Negosiasi dari pihak Inggris dipimpin oleh Jonathan Powell, mantan kepala staf Tony Blair, yang diangkat sebagai utusan khusus Perdana Menteri Sir Keir Starmer untuk negosiasi pada awal September.
Sekitar 2.000 penduduk Diego Garcia, yang merupakan atol terbesar, diasingkan pada tahun 1960-an ketika koloni itu disewakan kepada AS untuk membangun pangkalan udara.
Penduduk pulau itu dipindahkan paksa ke Mauritius dan Seychelles, di mana banyak yang menghadapi kemiskinan, dan sejak itu telah mengajukan tantangan hukum dalam upaya untuk kembali.
Perjanjian baru ini akan “menyentuh kesalahan masa lalu dan menunjukkan komitmen kedua belah pihak untuk mendukung kesejahteraan Chagossians,” menurut pernyataan bersama dari Starmer dan rekan sejawatnya di Mauritius, Pravind Jugnauth.
Dinyatakan bahwa Mauritius akan dapat meluncurkan program pemukiman kembali di pulau-pulau kecuali di Diego Garcia.
Perjanjian ini juga menyebutkan bahwa Inggris akan mengkapitalisasi dana amanah baru, serta memberikan dukungan lainnya, untuk kepentingan Chagossians.
Namun, Chagossian Voices, sebuah kelompok tekanan dari basis, mengatakan Chagossians “tetap tanpa kekuatan dan tanpa suara dalam menentukan masa depan kami sendiri,” mengonfirmasi bahwa mereka mengetahui perjanjian ini dari media.
Menjelaskan pandangan mereka sebagai “konsisten dan dengan sengaja diabaikan,” mereka menuntut untuk terlibat dalam perjanjian tersebut.
Tekanan diplomatik telah meningkat pada Inggris untuk melepaskan kepemilikan pulau-pulau itu kepada Mauritius dalam beberapa tahun terakhir.
Pada tahun 2019, Majelis Umum PBB secara mutlak mendukung mosi untuk mengembalikan kepulauan tersebut dengan 116 suara mendukung dan 6 menolak, sementara sekutu dekat Inggris Prancis dan Jerman termasuk di antara negara-negara yang abstain.
Mahkamah Internasional memutuskan pada tahun yang sama bahwa kedaulatan Inggris atas pulau-pulau itu harus berakhir sesegera mungkin.

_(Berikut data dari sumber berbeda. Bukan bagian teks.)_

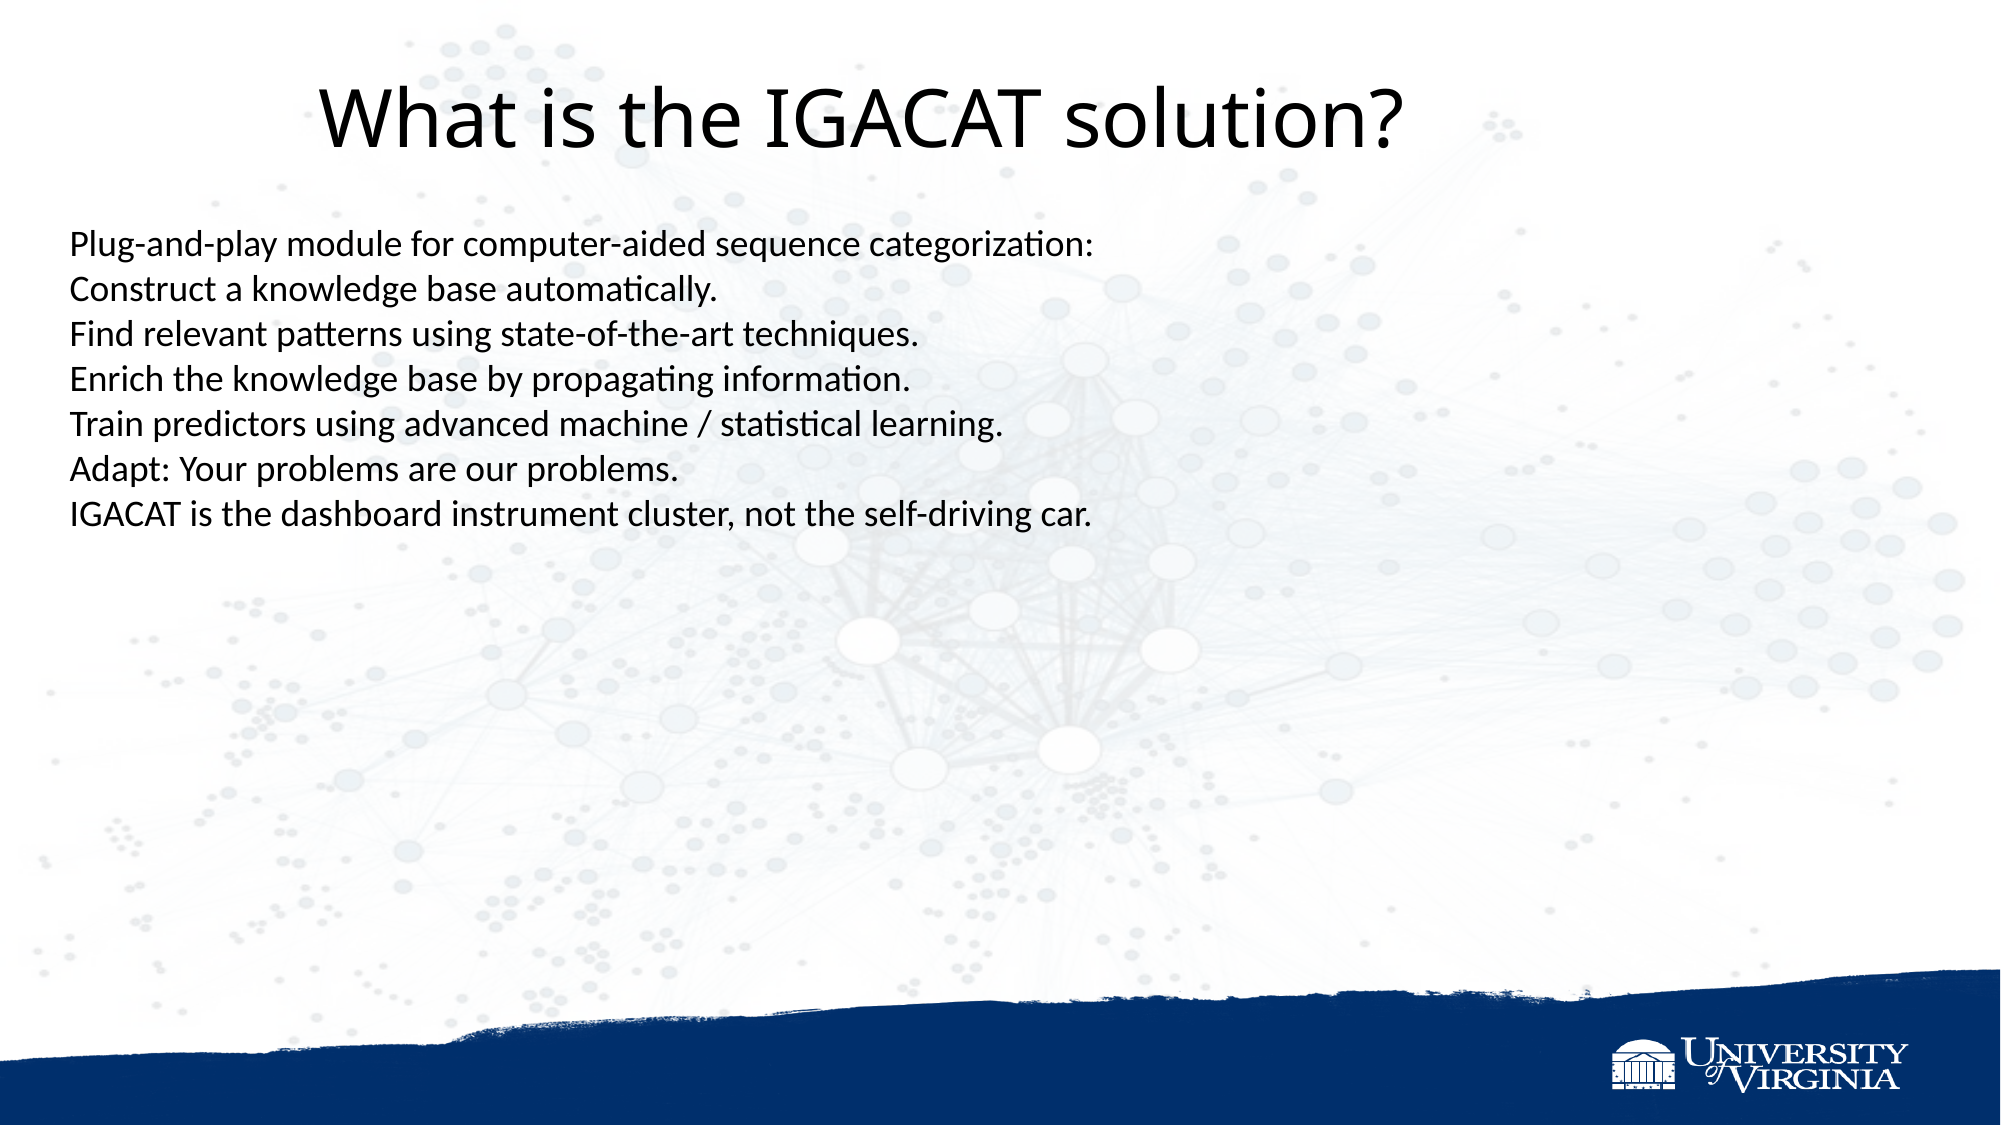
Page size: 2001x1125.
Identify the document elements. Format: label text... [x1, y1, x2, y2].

picture [0, 852, 2001, 1125]
list Plug-and-play module for computer-aided sequence categorization: Construct a knowledge base automatically. Find relevant patterns using state-of-the-art techniques. Enrich the knowledge base by propagating information. Train predictors using advanced machine / statistical learning. Adapt: Your problems are our problems. IGACAT is the dashboard instrument cluster, not the self-driving car. [54, 211, 1925, 926]
title What is the IGACAT solution? [0, 59, 1725, 172]
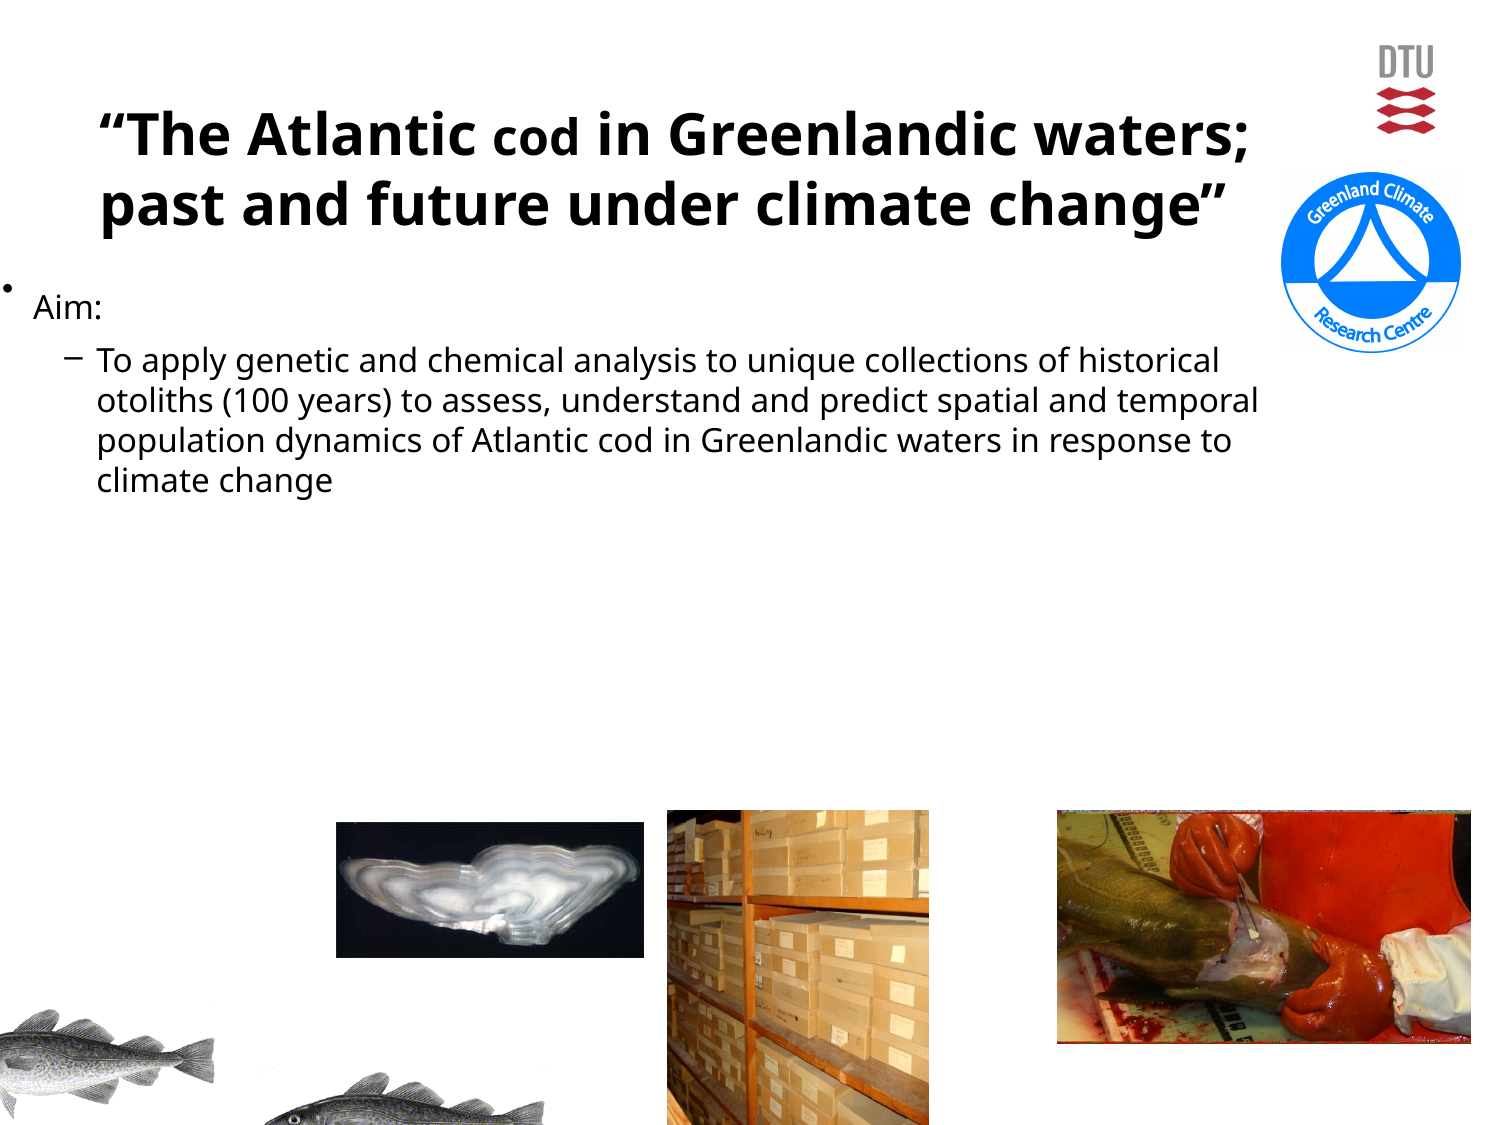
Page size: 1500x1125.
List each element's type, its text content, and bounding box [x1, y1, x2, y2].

picture [1056, 810, 1471, 1044]
picture [336, 822, 644, 958]
picture [253, 1062, 555, 1125]
picture [0, 999, 224, 1125]
title “The Atlantic cod in Greenlandic waters; past and future under climate change” [99, 49, 1376, 238]
picture [1281, 172, 1461, 354]
picture [666, 810, 930, 1125]
list Aim: To apply genetic and chemical analysis to unique collections of historical otoliths (100 years) to assess, understand and predict spatial and temporal population dynamics of Atlantic cod in Greenlandic waters in response to climate change [1, 252, 1306, 996]
picture [1356, 45, 1436, 134]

Pejabat Inggris tidak percaya bahwa perjanjian ini menciptakan preseden bagi wilayah seberang laut Inggris lainnya yang tersisa, seperti Kepulauan Falkland atau Gibraltar, yang beragam dalam sifatnya.
Perjanjian ini dikritik oleh mantan menteri keamanan Inggris Tom Tugendhat, seorang kandidat untuk kepemimpinan partai Konservatif Inggris, yang menyebutnya sebagai “mundur yang memalukan merusak keamanan kami dan meninggalkan sekutu kita terbuka.”